Of note, no side effects have been reported in all studies of repeated transcranial magnetic stimulation studies.
“The area of transcranial direct current stimulation is now moving very fast,” Thibaut added. “I think this is where the future lies. We can target a specific region of the brain, and new devices are being developed that can stimulate several regions, thus increasing activity across the entire brain network.
“If used with MRI, it is possible to target the stimulation to the location of brain lesions,” she added. “These noninvasive brain stimulation techniques also have very few side effects, so are very promising indeed.”
With regard to the other noninvasive interventions, repeated transcranial magnetic stimulation did not have a significant effect at the group level in any randomized controlled trials, the review states.

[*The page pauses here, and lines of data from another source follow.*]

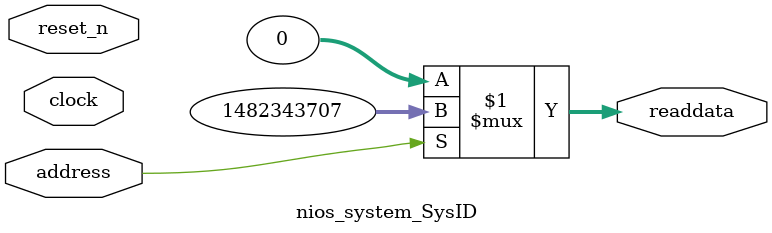
<source format=v>



// synthesis translate_off
`timescale 1ns / 1ps
// synthesis translate_on

// turn off superfluous verilog processor warnings 
// altera message_level Level1 
// altera message_off 10034 10035 10036 10037 10230 10240 10030 

module nios_system_SysID (
               // inputs:
                address,
                clock,
                reset_n,

               // outputs:
                readdata
             )
;

  output  [ 31: 0] readdata;
  input            address;
  input            clock;
  input            reset_n;

  wire    [ 31: 0] readdata;
  //control_slave, which is an e_avalon_slave
  assign readdata = address ? 1482343707 : 0;

endmodule



</source>
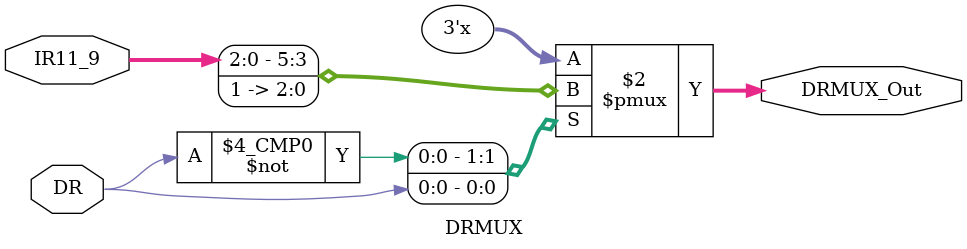
<source format=sv>
module DRMUX( input logic [2:0] IR11_9,
              input logic DR,
              output logic [2:0] DRMUX_Out
              );
              always_comb begin
                unique case (DR)
                  1'b0:
                    DRMUX_Out = IR11_9;
                  1'b1:
                    DRMUX_Out = 3'b111;
                  default:
                    DRMUX_Out = 3'b000;
                endcase
              end
endmodule

</source>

However, preliminary results of uncontrolled studies with this approach suggest that many parameters (eg, target area, frequency, or duration of stimulation) could be optimized to enhance its efficacy.
Other noninvasive brain stimulation approaches that in case reports have resulted in improvement include focused ultrasound pulse targeting of the central thalamus, transcutaneous auricular vagal nerve stimulation, and caloric vestibular stimulation.

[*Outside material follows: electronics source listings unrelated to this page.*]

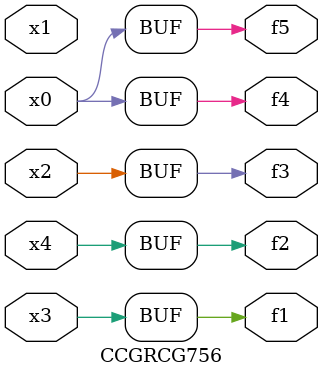
<source format=v>
module CCGRCG756(
	input x0, x1, x2, x3, x4,
	output f1, f2, f3, f4, f5
);
	assign f1 = x3;
	assign f2 = x4;
	assign f3 = x2;
	assign f4 = x0;
	assign f5 = x0;
endmodule

</source>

Invasive brain stimulation (requiring surgical implantation of electrodes) of the thalamic reticular nuclei has resulted in small behavioral improvements, but the authors say this approach seems limited to a small proportion of patients with prolonged disorders of consciousness.
They add that no sham-controlled trial has been published on deep brain stimulation involving patients with disorders of consciousness, and there are many clinical and ethical issues associated with this approach, such as the risk for infection and consequent clinical deterioration, that need to be addressed.
Sensory Stimulation Programs
One small, double-blind, randomized controlled trial suggested that auditory stimulation, in which stories involving autobiographical events were told to patients by relatives, could speed up recovery for patients with prolonged disorders of consciousness. Uncontrolled studies have also suggested improvements with other sensory stimulation programs, including motor-based therapy, auditory-based training, music therapy, and multisensory training programs.
“Present findings suggest that some patients might benefit from rehabilitative interventions, even years after the brain injury,” the authors conclude.
However, the results need to be confirmed in larger studies and cannot yet be translated directly into clinical practice.
“Given the promising effects of some treatments in patients with prolonged disorders of consciousness, we are convinced that the field of therapeutic interventions will make important progress in the years to come,” they write.
Thibaut has received grants from the Belgian National Funds for Scientific Research, the European Union’s Horizon 2020 Framework Program for Research and Innovation, the Luminous project, the James McDonnell Foundation, the Mind Science Foundation, the Belgian government, Fondazione Europea di Ricerca Biomedica, the Bial Foundation, and the National Institute on Disability, Independent Living, and Rehabilitation Research.